Saturday’s launch from New Mexico’s budding Spaceport America was the third test flight of the vehicle. Voorhees declined to release the name of the project. UP Aerospace of Colorado, which operates a suborbital launch rail system at the spaceport, handled the flight under contract for Lockheed.
Test flights began in 2007 and the project is expected to continue for the foreseeable future. Voorhees said it is not intended as a prototype for a crew-carrying vehicle. Rather, the project appears to be aimed at military and other space operators’ growing demand for quick and inexpensive launch services.
Flying from the still-under-development commercial spaceport provides a way for Lockheed to test non-traditional launch systems and support services, bypassing time-consuming and labor-intensive practices that may have become obsolete due to technological advances, yet remain requirements for launching on government ranges.
The Lockheed project reportedly involves a reusable, fly-back booster that takes off like a rocket and lands like an airplane.
“It’s just looking at new ways to do lean, responsive operations: How do we make a launch system more operational, leaner, less man-power? How do we provide more launch availability?” Voorhees said. “We’re looking at how to advance launch technologies.”
The prototypes are about 2.4 meters (8 feet) long, with a wingspan of about 1.8 meters -- about one-fifth the size the intended full-scale spacecraft. During a debut flight in December 2007, the spacecraft reached an altitude of about 3,000 feet. A second flight occurred in August 2008 though the craft lost control after reaching an altitude of about 1,500 feet and was damaged.
(Lockheed Martin's prototype winged spacecraft takes off on a second test flight in August 2008. Credit: Lockheed Martin.)

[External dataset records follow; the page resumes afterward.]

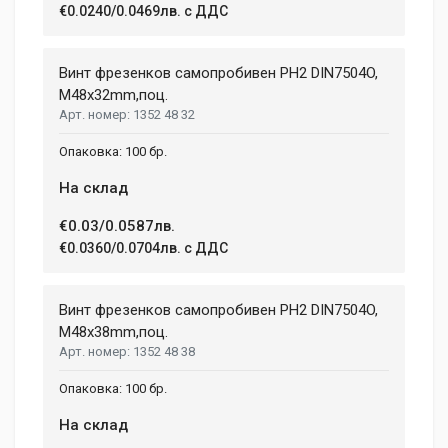
€0.0240/0.0469лв. с ДДС
Your Review
Винт фрезенков самопробивен PH2 DIN7504O,
M48x32mm,поц.
1352 48 32
100 бр.
На склад
€0.03/0.0587лв.
Post Your Review
€0.0360/0.0704лв. с ДДС
Винт фрезенков самопробивен PH2 DIN7504O,
M48x38mm,поц.
1352 48 38
100 бр.
На склад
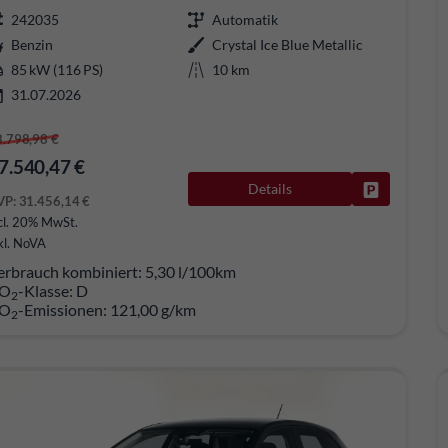
242035
Automatik
Benzin
Crystal Ice Blue Metallic
85 kW (116 PS)
10 km
31.07.2026
8.798,98 €
7.540,47 €
Details
Fahrzeug pa
VP:
31.456,14 €
cl. 20% MwSt.
kl. NoVA
erbrauch kombiniert:
5,30 l/100km
O
-Klasse:
D
2
O
-Emissionen:
121,00 g/km
2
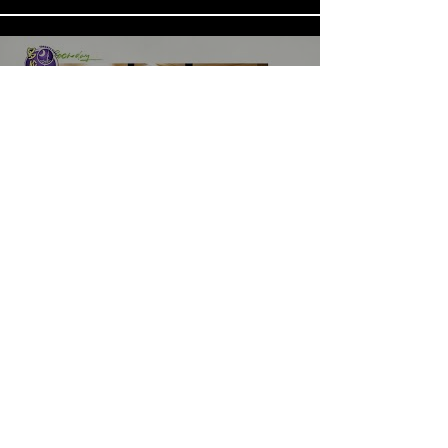
《LOVE in the BIG CITY 대도시
의 사랑법》多伦多专访 主创金
高银、卢相铉带你进入电影世界
載入更多
​Home
About Us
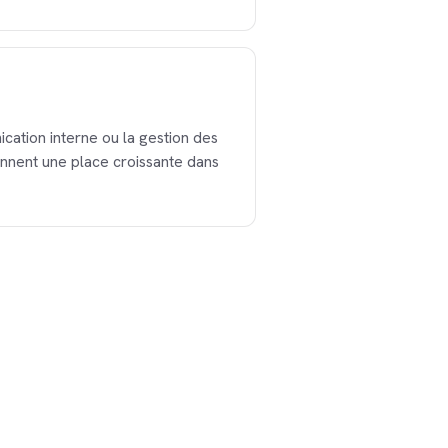
cation interne ou la gestion des
ennent une place croissante dans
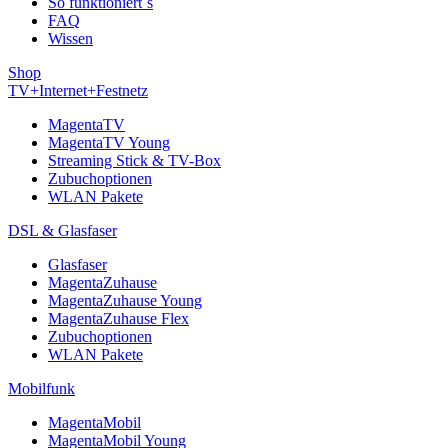
So funktioniert´s
FAQ
Wissen
Shop
TV+Internet+Festnetz
MagentaTV
MagentaTV Young
Streaming Stick & TV-Box
Zubuchoptionen
WLAN Pakete
DSL & Glasfaser
Glasfaser
MagentaZuhause
MagentaZuhause Young
MagentaZuhause Flex
Zubuchoptionen
WLAN Pakete
Mobilfunk
MagentaMobil
MagentaMobil Young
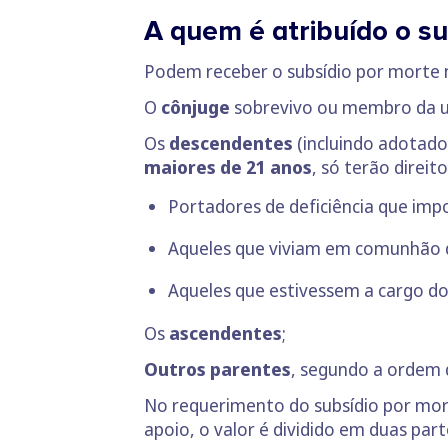
A quem é atribuído o su
Podem receber o subsídio por morte na
O
cônjuge
sobrevivo ou membro da u
Os
descendentes
(incluindo adotados
maiores de 21 anos
, só terão direit
Portadores de deficiência que impo
Aqueles que viviam em comunhão de
Aqueles que estivessem a cargo d
Os
ascendentes
;
Outros parentes
, segundo a ordem 
No requerimento do subsídio por mort
apoio, o valor é dividido em duas parte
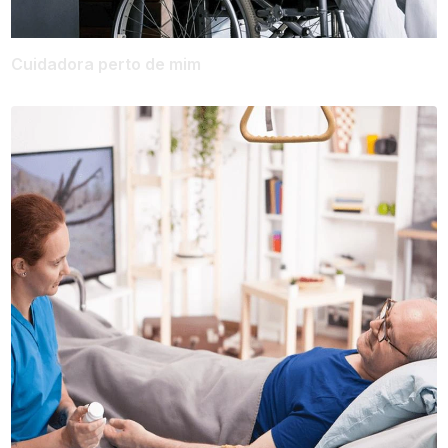
Cuidadora perto de mim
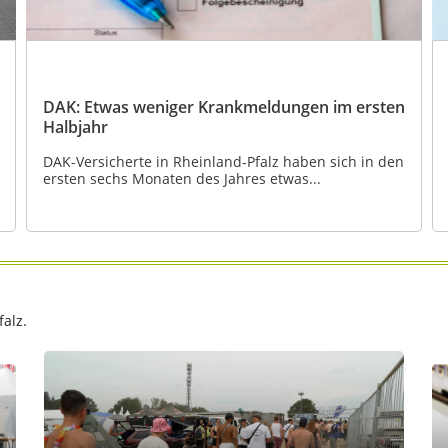
DAK: Etwas weniger Krankmeldungen im ersten
Halbjahr
DAK-Versicherte in Rheinland-Pfalz haben sich in den
ersten sechs Monaten des Jahres etwas...
alz.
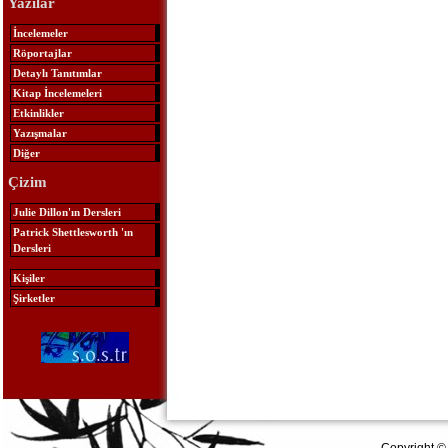
Yazılar
İncelemeler
Röportajlar
Detaylı Tanıtımlar
Kitap İncelemeleri
Etkinlikler
Yazışmalar
Diğer
Çizim
Julie Dillon'ın Dersleri
Patrick Shettlesworth 'ın
Dersleri
Kişiler
Şirketler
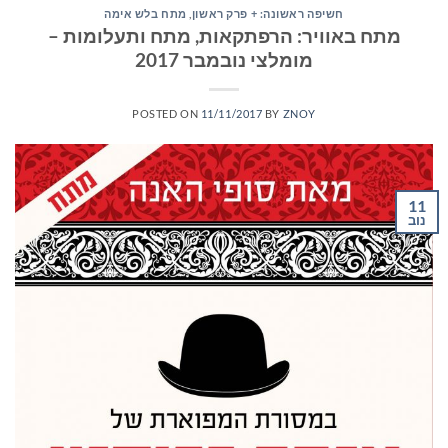
חשיפה ראשונה: + פרק ראשון
,
מתח בלש אימה
מתח באוויר: הרפתקאות, מתח ותעלומות –
מומלצי נובמבר 2017
POSTED ON
11/11/2017
BY
ZNOY
11
נוב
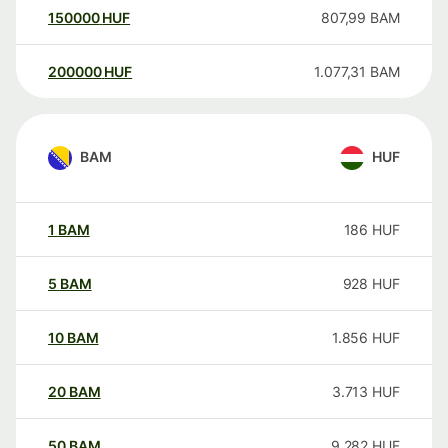
150000
HUF
807,99
BAM
200000
HUF
1.077,31
BAM
BAM
HUF
1
BAM
186
HUF
5
BAM
928
HUF
10
BAM
1.856
HUF
20
BAM
3.713
HUF
50
BAM
9.282
HUF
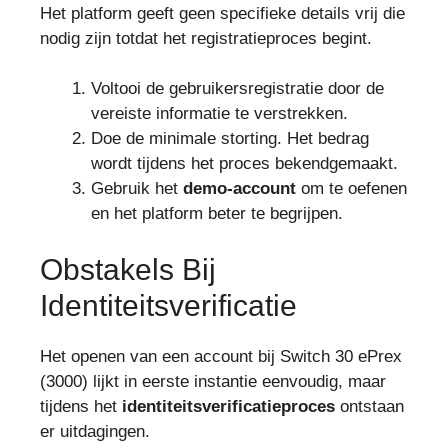
Het platform geeft geen specifieke details vrij die
nodig zijn totdat het registratieproces begint.
Voltooi de gebruikersregistratie door de
vereiste informatie te verstrekken.
Doe de minimale storting. Het bedrag
wordt tijdens het proces bekendgemaakt.
Gebruik het
demo-account
om te oefenen
en het platform beter te begrijpen.
Obstakels Bij
Identiteitsverificatie
Het openen van een account bij Switch 30 ePrex
(3000) lijkt in eerste instantie eenvoudig, maar
tijdens het
identiteitsverificatieproces
ontstaan
er uitdagingen.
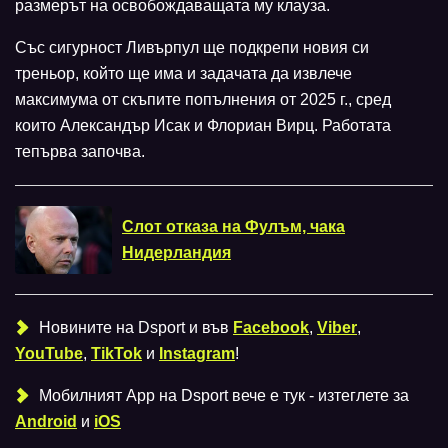
размерът на освобождаващата му клауза.
Със сигурност Ливърпул ще подкрепи новия си
треньор, който ще има и задачата да извлече
максимума от скъпите попълнения от 2025 г., сред
които Александър Исак и Флориан Вирц. Работата
тепърва започва.
Слот отказа на Фулъм, чака
Нидерландия
Новините на Dsport и във
Facebook
,
Viber
,
YouTube
,
TikTok
и
Instagram
!
Мобилният Аpp на Dsport вече е тук - изтеглете за
Android
и
iOS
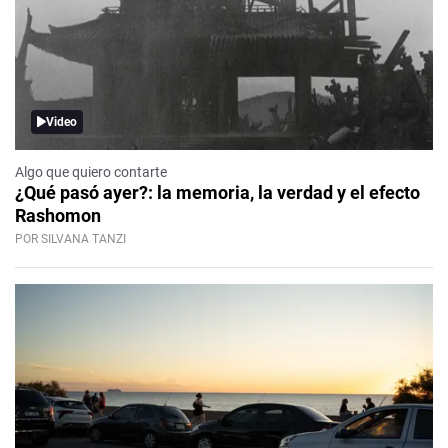
Video
Algo que quiero contarte
¿Qué pasó ayer?: la memoria, la verdad y el efecto
Rashomon
POR SILVANA TANZI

This gladdens me! It means that the Big Aerospace companies are beginning to take the initiative again: harking back to the days when industry showed USG how it can be done at a price that is affordable. Granted this is somewhat modest. But test vehicles are the perfect way to test concept viability. Computers in the form of CAD/CAM and Prototyping can't get it 100%, and in the rocket business anything less doesn't cut it. One hopes that they're thinking both in terms of unmanned as well as manned, since these days auto-control systems bid fair to over-match manned systems in the near future.